La génesis del MJP sigue a la estrategia política y militar de la “seguridad democrática” y sus pronósticos de animación triunfalista de una salida militar ya implementada por años, fundada en presiones autoritarias y en comprobadas violaciones de derechos humanos ayer expresadas en los llamados “falsos positivos” y hoy en la fase del llamado plan de consolidación y control social territorial. Tiene la misma matriz o molde, como antesala de una etapa más de profundización del conflicto, en la que se combina ahora una retórica de eventuales diálogos y una mayor insistencia bélica, ante una guerrilla que mantiene incluso capacidad ofensiva y presencia en diversas regiones.
Es decir, el MJP, que se basa además en la idea de las desmovilizaciones individuales como práctica y aplicación de la llamada “seguridad democrática”, contraria a la justicia transicional que propugna por acuerdos con la oposición armada, no está concebido como producto de algún tipo de concertación o negociación entre las dos partes que deben mirar hipotéticamente los instrumentos más adecuados para la realización de un proceso de paz. Es limitado y exclusivo desde los enfoques de una parte, sin correspondencia con la realidad de una confrontación en la que son dos los contendientes, que pueden acordar su des-intensificación y determinar causes y herramientas de regulación y solución.

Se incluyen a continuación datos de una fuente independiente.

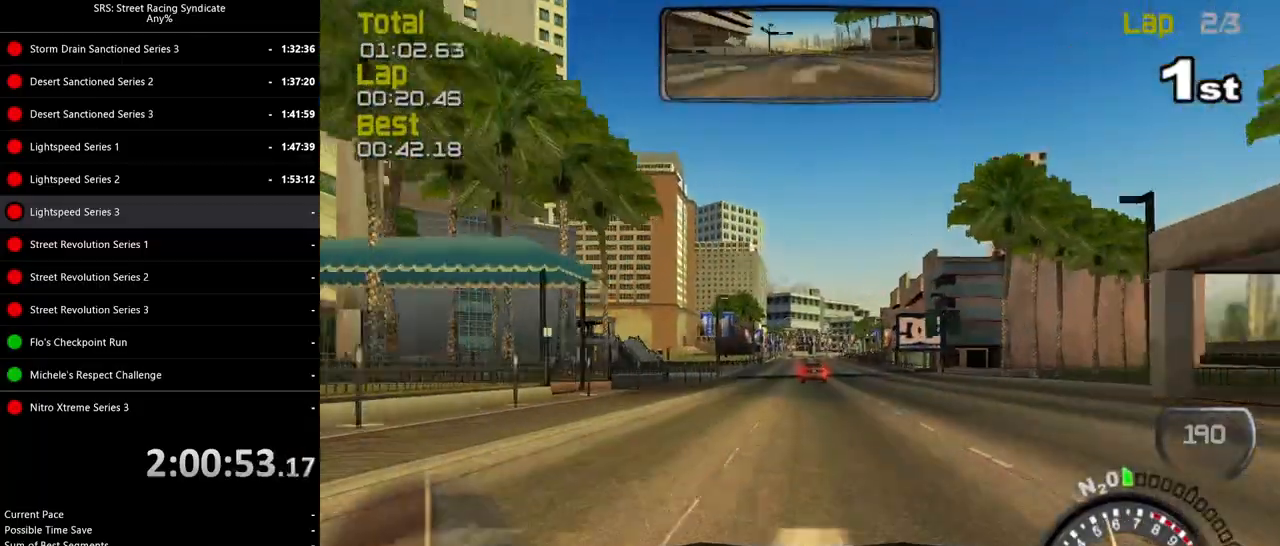
{"buttons": ["R2"], "left_stick": "center", "events": [[17, "left_stick", "up-left"], [67, "left_stick", "left"], [167, "left_stick", "center"], [301, "left_stick", "right"], [451, "left_stick", "center"]]}
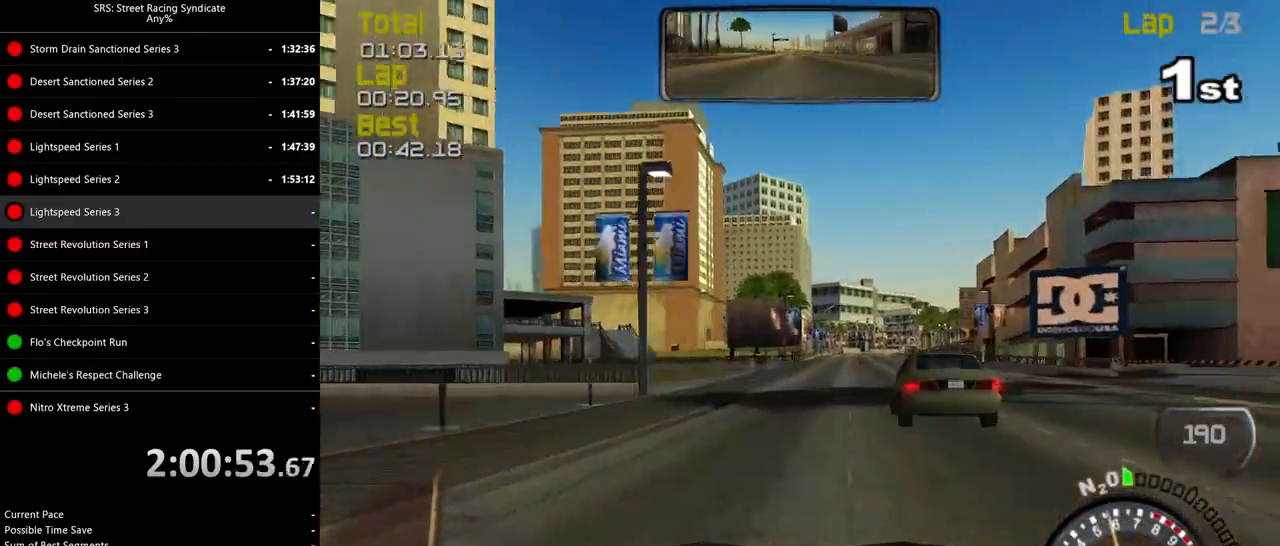
{"buttons": ["R2"], "left_stick": "center", "events": [[83, "left_stick", "up-right"], [183, "left_stick", "center"]]}
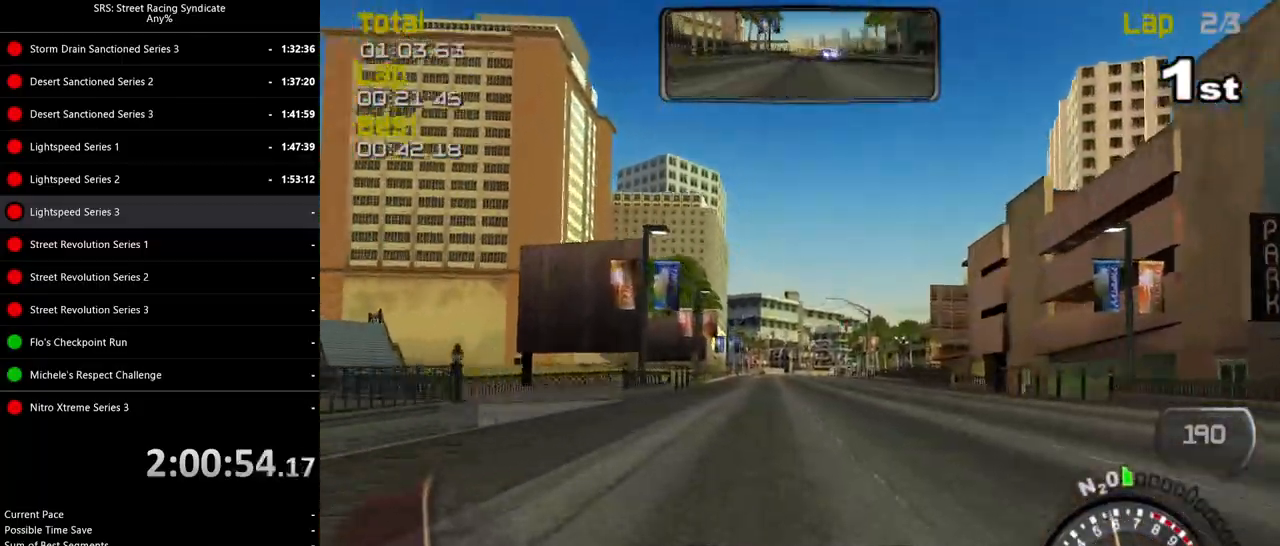
{"buttons": ["R2"], "left_stick": "center", "events": [[334, "left_stick", "left"], [468, "left_stick", "center"]]}
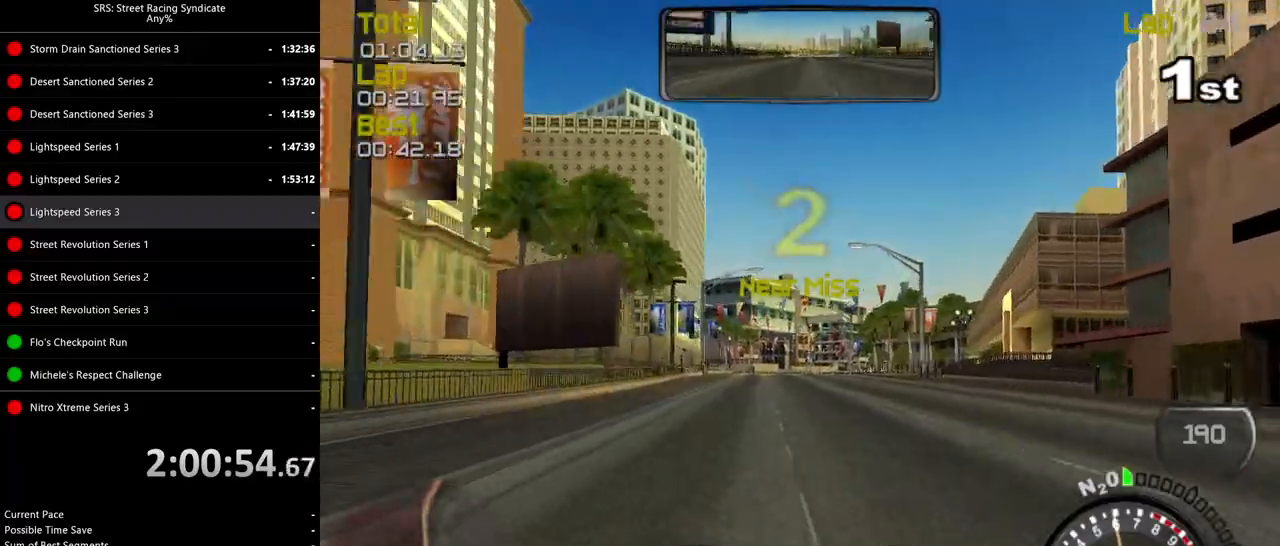
{"buttons": ["R2"], "left_stick": "center", "events": []}
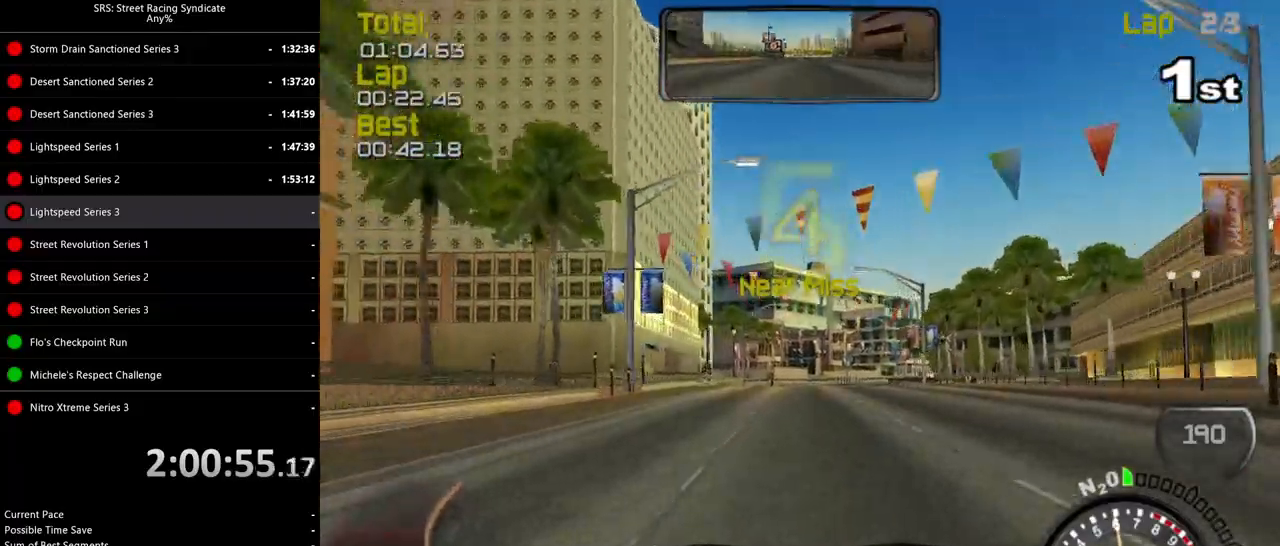
{"buttons": ["R2"], "left_stick": "right", "events": [[201, "left_stick", "right"]]}
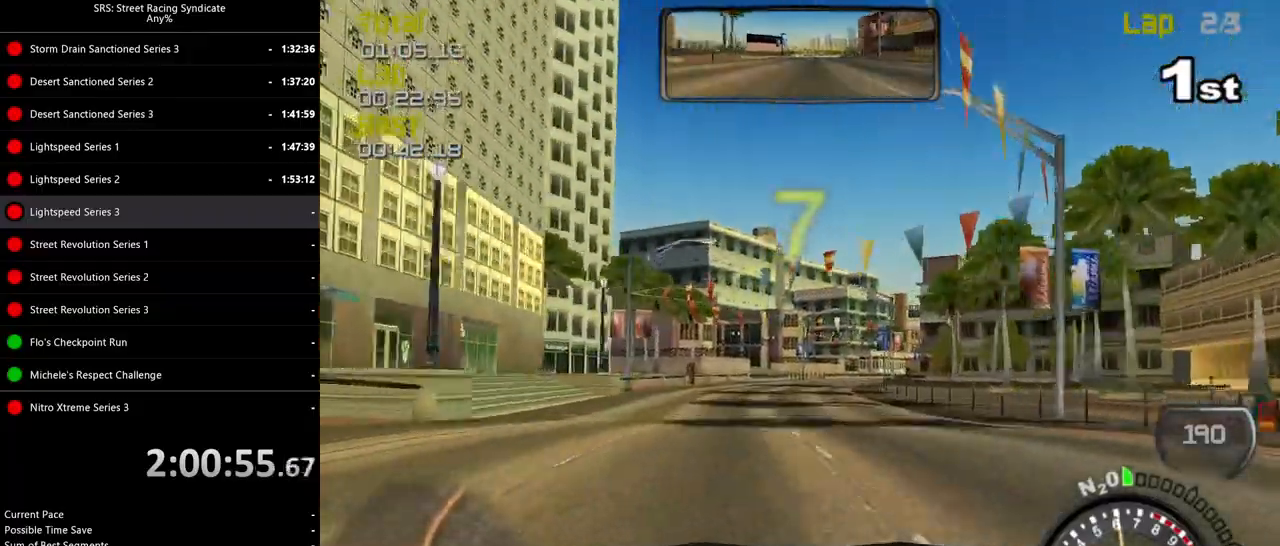
{"buttons": ["R2"], "left_stick": "right", "events": []}
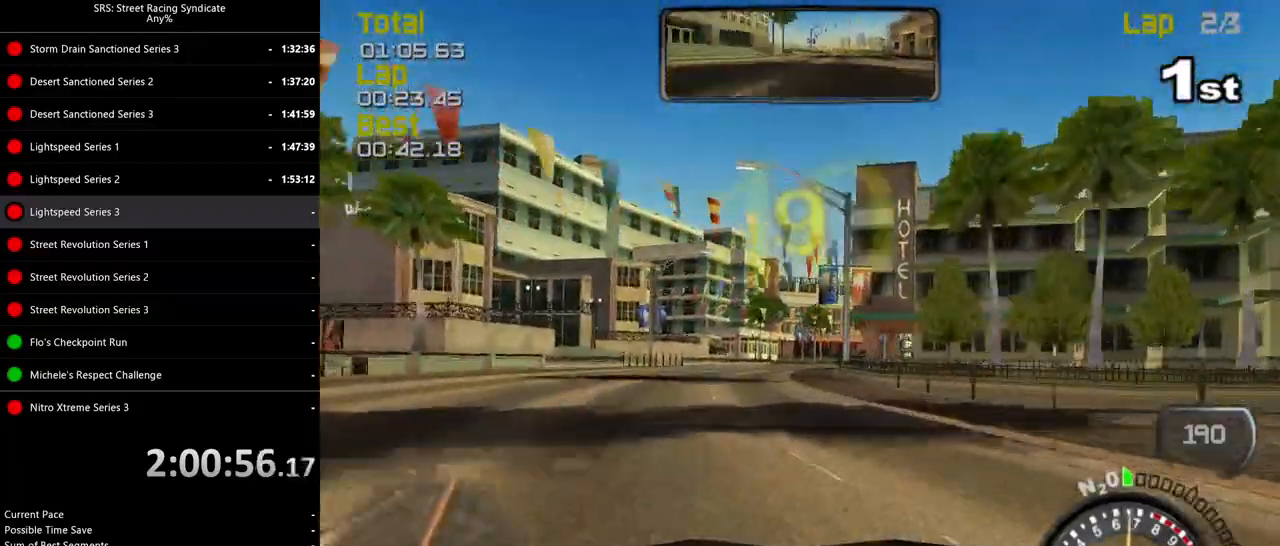
{"buttons": ["R2"], "left_stick": "right", "events": []}
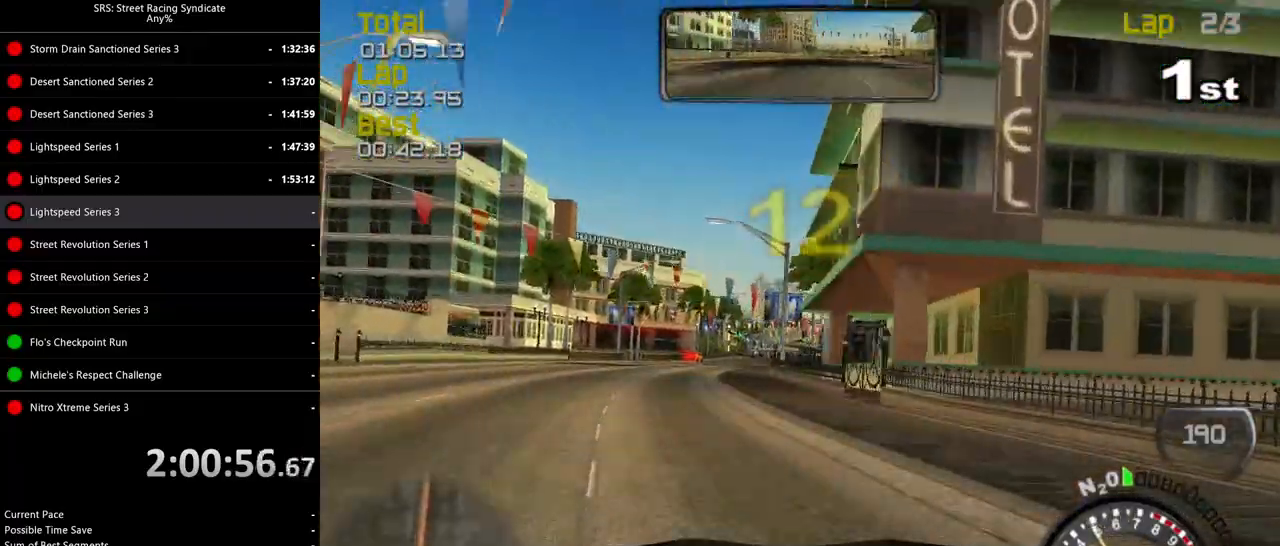
{"buttons": ["R2"], "left_stick": "right", "events": []}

Es cierto que no era obligatoria para el Estado esa consulta o habilitar mecanismos de escucha de las opiniones de la guerrilla, por más irracionales que pudieran parecer para muchos. Pero sí es lo deseable y hubiera sido más eficaz inquirir a las organizaciones insurgentes para avanzar en la puesta en marcha de una acción dialógica y de resolución pactada, superior al argumento esgrimido con el que se concluye tendenciosamente que las condiciones de aproximación entre las partes no están dadas y que se trataba sólo de facultar al Presidente para una etapa muy posterior. Cuando, por variables concernientes a la derrota militar, a la desmoralización y a la desbandada, la guerrilla se avenga al modelo de sometimiento a la justicia, en los términos decididos previamente de modo exclusivo y excluyente por el Estado.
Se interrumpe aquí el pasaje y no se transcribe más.